L’accusa è quella di tortura, abuso d’autorità e falso ideologico in concorso. Venticinque poliziotti penitenziari del carcere Pietro Cerulli di Trapani sono stati raggiunti da misure cautelari e interdittive. Per undici di loro sono scattati gli arresti domiciliari, mentre quattordici sono stati sospesi dal pubblico ufficio. Complessivamente sono 46 gli indagati per cui è scattata la perquisizione domiciliare.
“Nel reparto blu, oggi è chiuso per carenze igienico sanitarie, venivano portati i detenuti in isolamento, con problemi psichiatrici o psicologici, e che subivano violenze e torture. Alcuni agenti agivano con violenza non episodica ma con una sorta di metodo per garantire l’ordine“, ha detto il procuratore di Trapani Gabriele Paci in conferenza stampa. Il gip Giancarlo Caruso ha qualificato la violenza come tortura, in alcuni casi: “A volte i detenuti venivano fatti spogliare, investiti da lanci d’acqua mista a urina e praticata violenza quasi di gruppo, gratuita e inconcepibile”, ha sottolineato Paci.
Le indagini – condotte dal nucleo investigativo regionale di Palermo, coordinato da quello centrale – sono partite nel settembre del 2021 dopo alcune denunce effettuate dai detenuti del penitenziario trapanese che avrebbero subito maltrattamenti in luoghi privi di telecamere. Una volta installati i dispositivi di videosorveglianza questi avrebbero registrato violenze reiterate da parte di agenti nei confronti di detenuti.
Sarebbero circa venti i casi scoperti nel carcere di Trapani. Nel reparto dove avvenivano le violenze “fino a quel momento non vi erano telecamere – ha spiegato il procuratore Paci -. In questa sorta di girone dantesco sembra leggere parti dei Miserabili di Victor Hugo”. L’indagine si sviluppa dal 2021 dal 2023 sulla base delle dichiarazioni dei detenuti, approfondite e verificate. Il procuratore ha parlato dello stato di degrado e dello stress generale che si viveva nel carcere anche per gli agenti di polizia penitenziaria, “ma questo non legittima assolutamente le violenze“, ha sottolineato. “Abbiamo eseguito ieri sera undici misure cautelari e quattordici misure interdittive di sospensione dall’esercizio della funzione nei confronti degli agenti di polizia penitenziaria del carcere Cerulli di Trapani. Il gip non ha accolto tutte le richieste, gli indagati sono 46”, ha concluso Paci.
Una delle accuse che la Procura di Trapani fa a un gruppo di agenti penitenziari del carcere cittadino, riguarda la vicenda di un detenuto marocchino a cui – si legge nel decreto di perquisizione che parla di trattamento inumano e degradante- “è stato causato un verificabile trauma psichico“: secondo quanto ricostruito avrebbero portato l’uomo nell’ufficio dell’isolamento e davanti ad una decina di agenti penitenziari, l’avrebbero prima denudato e poi schernito per le dimensioni dei genitali. Poi gli avrebbero fatto percorrere il corridoio della sezione completamente nudo.
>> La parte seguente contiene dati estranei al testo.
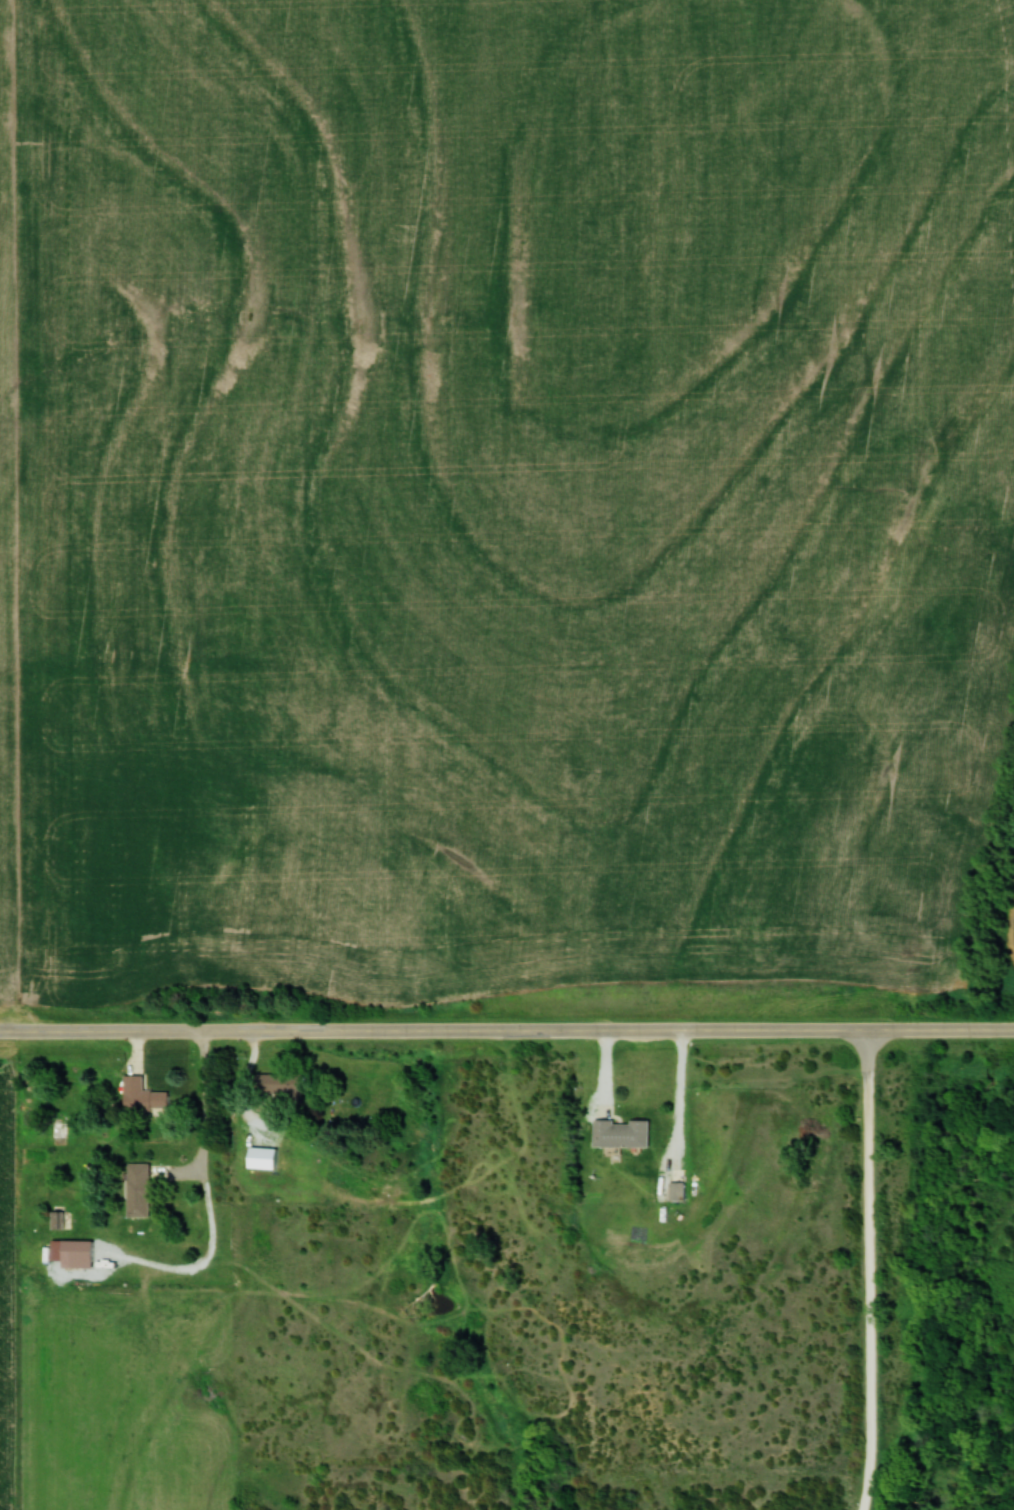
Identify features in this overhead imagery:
road: (931, 1030)
road: (424, 1032)
building: (285, 1083)
building: (145, 1095)
road: (684, 1099)
building: (626, 1132)
building: (142, 1189)
road: (214, 1191)
building: (58, 1220)
park: (931, 1248)
building: (78, 1255)
road: (872, 1270)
Secondo le indagini, nel carcere Pietro Cerulli Trapani non venivano perpetrate solo violenze fisiche ma risulterebbero anche false relazioni di servizio, artatamente utilizzate per calunniare i detenuti e coprire gli abusi. “Un conto è l’uso legittimo della forza, un altro è la violenza sproporzionata e il disprezzo verso chi è già in una condizione di estrema debolezza”, ha detto il comandante del Nucleo investigativo centrale della polizia penitenziaria. Il procuratore ha fatto emergere che circa “un quarto\un quinto degli agenti, circa 55 agenti, è coinvolto nell’indagine” e che grazie alla collaborazione della direzione del carcere e la restante parte sana dell’amministrazione penitenziaria sono state installate le telecamere nascoste che hanno documentato tutti gli abusi e le violenze che avvenivano nel reparto”. Alcuni agenti di polizia penitenziaria sono coinvolti sotto il profilo omissivo: “Erano presenti, non sono intervenuti e neanche li hanno denunciati, quindi il problema si è allargato a macchia d’olio”, ha aggiunto.
L’ordinanza del Gip di Trapani, su richiesta della Procura, è stata eseguita dal nucleo investigativo regionale della polizia penitenziaria di Palermo, con l’ausilio di alcuni reparti territoriali coordinati dal nucleo investigativo centrale. Un “modus operandi diffuso – evidenziano gli investigatori – consistente in violenze fisiche ed atti vessatori nei confronti di alcuni soggetti detenuti, condotte peraltro reiterate nel corso del tempo e messe in atto in maniera deliberata da un gruppo di agenti penitenziari”.